Task to carry out
Take every line from the records below that includes the word "Gross".

▽

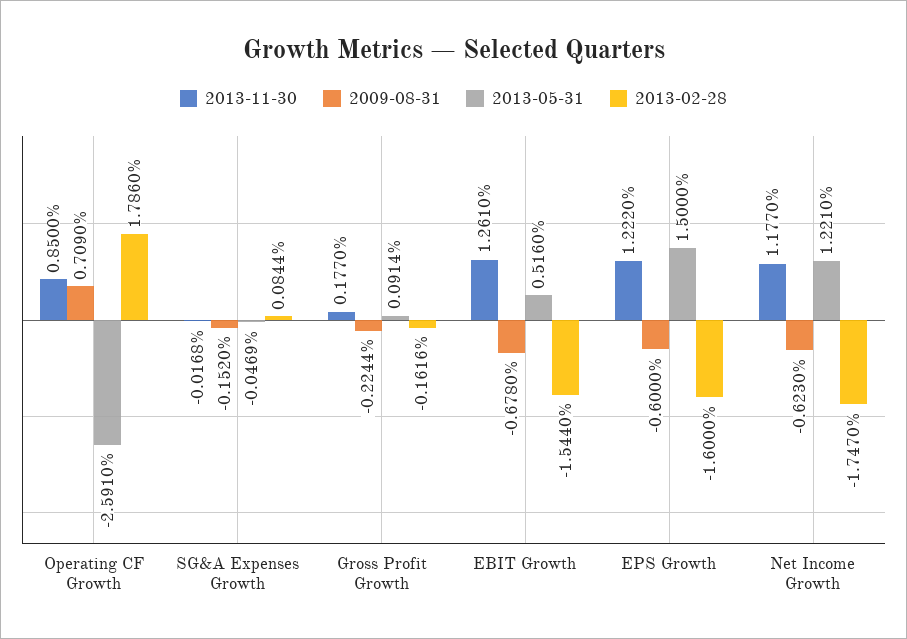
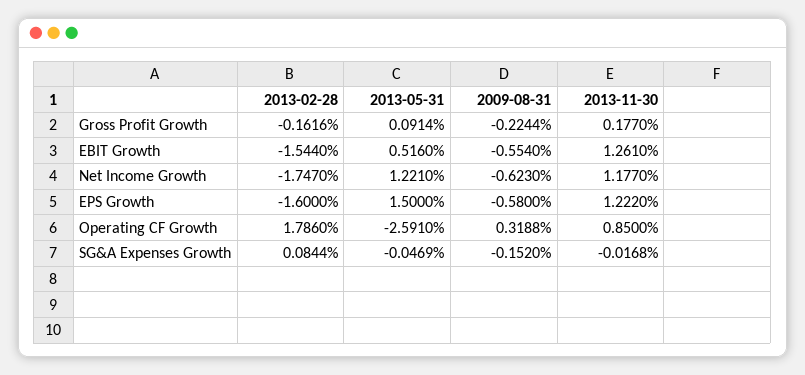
  {
    "2013-11-30": {
      "Operating CF Growth": 0.85,
      "SG&A Expenses Growth": -0.0168,
      "Gross Profit Growth": 0.177,
      "EBIT Growth": 1.261,
      "EPS Growth": 1.222,
      "Net Income Growth": 1.177
    },
    "2009-08-31": {
-     "Operating CF Growth": 0.709,
+     "Operating CF Growth": 0.3188,
      "SG&A Expenses Growth": -0.152,
      "Gross Profit Growth": -0.2244,
-     "EBIT Growth": -0.678,
+     "EBIT Growth": -0.554,
-     "EPS Growth": -0.6,
+     "EPS Growth": -0.58,
      "Net Income Growth": -0.623
    },
    "2013-05-31": {
      "Operating CF Growth": -2.591,
      "SG&A Expenses Growth": -0.0469,
      "Gross Profit Growth": 0.0914,
      "EBIT Growth": 0.516,
      "EPS Growth": 1.5,
      "Net Income Growth": 1.221
    },
    "2013-02-28": {
      "Operating CF Growth": 1.786,
      "SG&A Expenses Growth": 0.0844,
      "Gross Profit Growth": -0.1616,
      "EBIT Growth": -1.544,
      "EPS Growth": -1.6,
      "Net Income Growth": -1.747
    }
  }

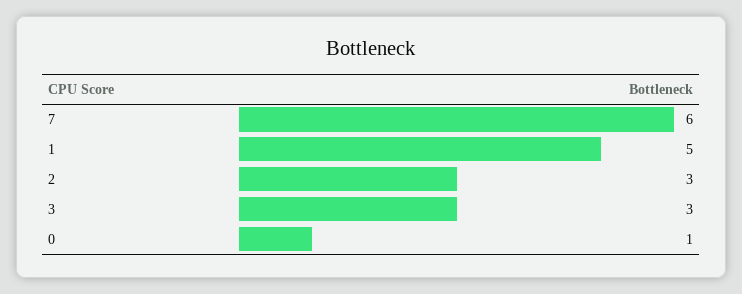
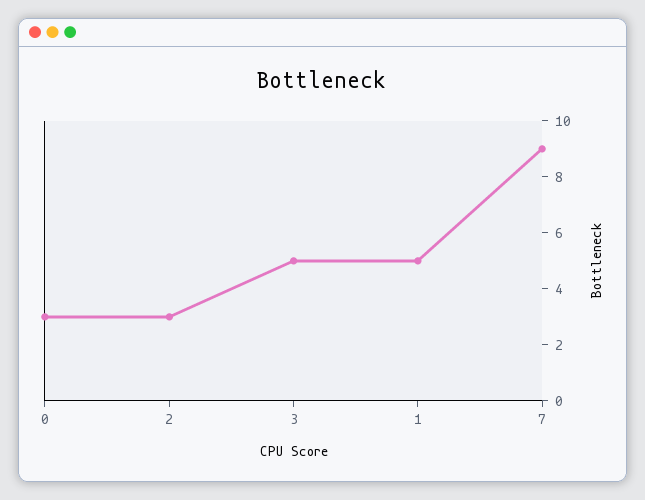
  {
-   "7": 6,
+   "7": 9,
    "1": 5,
    "2": 3,
-   "3": 3,
+   "3": 5,
-   "0": 1
+   "0": 3
  }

△

Response to this task
      "Gross Profit Growth": 0.177,
      "Gross Profit Growth": -0.2244,
      "Gross Profit Growth": 0.0914,
      "Gross Profit Growth": -0.1616,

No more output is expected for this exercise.